Warleggan
OS Grid ref:- SX 1569
The hamlet of Warleggan is situated on the southern edge of Bodmin Moor and lies five and a half miles to the east of the town of Bodmin. The name is thought to derive from the Cornish Worlegan meaning a high place.
Until a road was built in 1953 linking it to the A38 it was known as the most remote village in Cornwall. Mainly a cattle farming region, Warleggan consists of about fifteen houses, a church and a chapel.
The village is known in the Cornish language as Gorlegan. The River Warleggan, a tributary of the River Fowey, runs through the parish, forming its western boundary in places.
The village church is dedicated to St Bartholomew and is partly Norman and partly fifteenth century in date. In the North Wall is a blocked fourteenth century doorway. The North door was known as the devils door as it was by this door the devil was believed to be driven at a baptism. The elvan font dates from the fifteenth century.
St Bartholomew's was one of the few churches on the moor to possess a spire but this was struck by lightning and fell in 1818 after which it was not rebuilt. The interior of the church was restored in the nineteenth century. The granite cross in the churchyard is said to have been moved in the nineteenth century from near Carburrow where it was thought to of been used to mark the path across the moor from Warleggan to Temple.
From 1931 until his death the Rev Frederick William Densham was Rector of Warleggan. He began his ministry at the isolated parish by painting the church's interior with bright murals, banning concerts and whist drives, consorting with chapel folk, and preaching vegetarianism in a parish of farmers. Describing organ music as a "gabbled profanity", he threatened to get rid of the church organ, at which outspoken farmer and churchwarden Nick Bunt responded by warning him: "If you touch that organ, vicar, I'll knock ee down."

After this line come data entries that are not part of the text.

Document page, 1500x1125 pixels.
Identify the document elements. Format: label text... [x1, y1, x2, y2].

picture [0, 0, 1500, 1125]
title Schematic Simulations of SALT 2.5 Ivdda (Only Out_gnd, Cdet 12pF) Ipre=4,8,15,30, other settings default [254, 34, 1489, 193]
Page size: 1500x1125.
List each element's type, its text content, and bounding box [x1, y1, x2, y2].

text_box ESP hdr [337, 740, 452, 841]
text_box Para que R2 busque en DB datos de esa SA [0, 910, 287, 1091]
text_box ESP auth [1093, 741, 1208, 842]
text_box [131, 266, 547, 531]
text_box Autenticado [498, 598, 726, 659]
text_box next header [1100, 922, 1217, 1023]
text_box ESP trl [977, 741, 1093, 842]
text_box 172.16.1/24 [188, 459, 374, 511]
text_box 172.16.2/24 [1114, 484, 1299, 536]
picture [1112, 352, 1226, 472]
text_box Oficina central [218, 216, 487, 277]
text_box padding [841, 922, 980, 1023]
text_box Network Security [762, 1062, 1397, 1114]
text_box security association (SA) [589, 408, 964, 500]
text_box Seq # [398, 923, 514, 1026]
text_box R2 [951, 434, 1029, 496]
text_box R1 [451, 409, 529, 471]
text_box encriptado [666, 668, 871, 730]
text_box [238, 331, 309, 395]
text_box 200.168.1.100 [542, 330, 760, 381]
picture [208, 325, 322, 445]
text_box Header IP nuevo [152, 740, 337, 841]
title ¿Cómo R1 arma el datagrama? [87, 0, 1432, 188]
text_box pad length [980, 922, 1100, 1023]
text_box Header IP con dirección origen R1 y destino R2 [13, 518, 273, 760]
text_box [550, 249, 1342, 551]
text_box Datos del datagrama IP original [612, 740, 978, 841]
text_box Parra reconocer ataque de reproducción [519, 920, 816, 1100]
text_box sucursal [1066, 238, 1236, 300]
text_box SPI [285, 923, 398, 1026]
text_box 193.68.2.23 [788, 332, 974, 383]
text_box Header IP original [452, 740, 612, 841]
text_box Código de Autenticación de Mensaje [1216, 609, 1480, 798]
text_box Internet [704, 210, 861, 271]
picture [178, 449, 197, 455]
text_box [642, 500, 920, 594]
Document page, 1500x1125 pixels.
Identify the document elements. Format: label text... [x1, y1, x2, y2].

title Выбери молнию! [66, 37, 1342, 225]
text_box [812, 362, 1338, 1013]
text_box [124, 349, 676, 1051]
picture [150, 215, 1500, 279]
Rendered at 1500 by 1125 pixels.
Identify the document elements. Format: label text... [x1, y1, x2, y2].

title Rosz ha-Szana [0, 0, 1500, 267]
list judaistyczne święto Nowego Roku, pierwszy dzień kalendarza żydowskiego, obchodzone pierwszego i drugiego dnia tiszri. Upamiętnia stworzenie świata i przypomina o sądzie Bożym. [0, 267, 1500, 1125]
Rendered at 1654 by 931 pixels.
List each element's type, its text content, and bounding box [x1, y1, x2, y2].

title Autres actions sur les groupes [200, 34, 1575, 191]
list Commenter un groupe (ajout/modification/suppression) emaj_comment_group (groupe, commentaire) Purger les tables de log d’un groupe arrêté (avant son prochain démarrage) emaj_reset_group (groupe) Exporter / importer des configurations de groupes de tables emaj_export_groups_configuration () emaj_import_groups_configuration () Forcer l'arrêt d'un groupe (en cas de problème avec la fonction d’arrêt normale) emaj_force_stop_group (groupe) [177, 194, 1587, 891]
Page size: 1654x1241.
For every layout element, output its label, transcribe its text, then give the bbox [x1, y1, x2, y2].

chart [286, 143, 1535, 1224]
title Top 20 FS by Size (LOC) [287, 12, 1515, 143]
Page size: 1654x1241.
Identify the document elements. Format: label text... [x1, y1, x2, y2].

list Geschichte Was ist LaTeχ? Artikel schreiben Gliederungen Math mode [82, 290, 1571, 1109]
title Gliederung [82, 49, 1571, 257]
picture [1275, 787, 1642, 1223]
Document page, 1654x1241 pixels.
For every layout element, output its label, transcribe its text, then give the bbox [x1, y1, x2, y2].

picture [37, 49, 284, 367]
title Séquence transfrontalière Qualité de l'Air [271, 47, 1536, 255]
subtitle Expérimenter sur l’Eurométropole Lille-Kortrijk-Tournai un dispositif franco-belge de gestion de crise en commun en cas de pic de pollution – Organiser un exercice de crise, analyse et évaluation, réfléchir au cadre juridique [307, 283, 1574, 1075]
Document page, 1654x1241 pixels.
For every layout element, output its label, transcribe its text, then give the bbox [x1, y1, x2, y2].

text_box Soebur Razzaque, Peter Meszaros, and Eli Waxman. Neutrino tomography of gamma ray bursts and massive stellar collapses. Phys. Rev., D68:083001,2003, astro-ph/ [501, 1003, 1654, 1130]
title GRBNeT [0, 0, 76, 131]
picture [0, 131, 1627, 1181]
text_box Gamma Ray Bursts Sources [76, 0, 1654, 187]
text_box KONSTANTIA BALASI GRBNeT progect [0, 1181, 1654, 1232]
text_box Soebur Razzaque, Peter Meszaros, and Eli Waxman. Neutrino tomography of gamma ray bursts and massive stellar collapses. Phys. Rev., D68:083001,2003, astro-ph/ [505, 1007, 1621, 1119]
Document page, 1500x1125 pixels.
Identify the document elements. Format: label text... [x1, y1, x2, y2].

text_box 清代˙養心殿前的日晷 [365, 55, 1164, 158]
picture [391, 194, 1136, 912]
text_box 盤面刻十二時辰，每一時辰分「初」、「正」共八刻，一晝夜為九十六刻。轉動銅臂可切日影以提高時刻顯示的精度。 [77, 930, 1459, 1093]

The rather unworldly Rev. Densham's eccentric ways and unorthodox manner led to a the villagers petitioning Dr Walter Frere, the Bishop of Truro to remove him, when this failed he was boycotted by his parishioners, and eventually he preached to an empty church. Densham sang the hymns alone, composed new sermons each week and placed small cards on pews bearing the names of his predecessors going back hundreds of years. This action was perhaps the source of the story that he preached to cardboard cutouts. He decorated the rooms of the rectory with scenes from the Bible lands and erected a barbed wire fence around the grounds to keep out unwanted visitors. Densham remained in the parish and lived the life of a recluse until in 1953 he was found dead on the staircase in his barricaded rectory at the age of 83. The rectory is purported to be haunted. The author Daphne du Maurier based a novel on Densham’s story.
Cabilla Manor Wood, an area of broadleaved, mixed and yew woodland in the west of the parish, is a Site of Special Scientific Interest (SSSI) noted for its biological interest. The SSSI surrounds the River Warleggan, extending into Cardinham.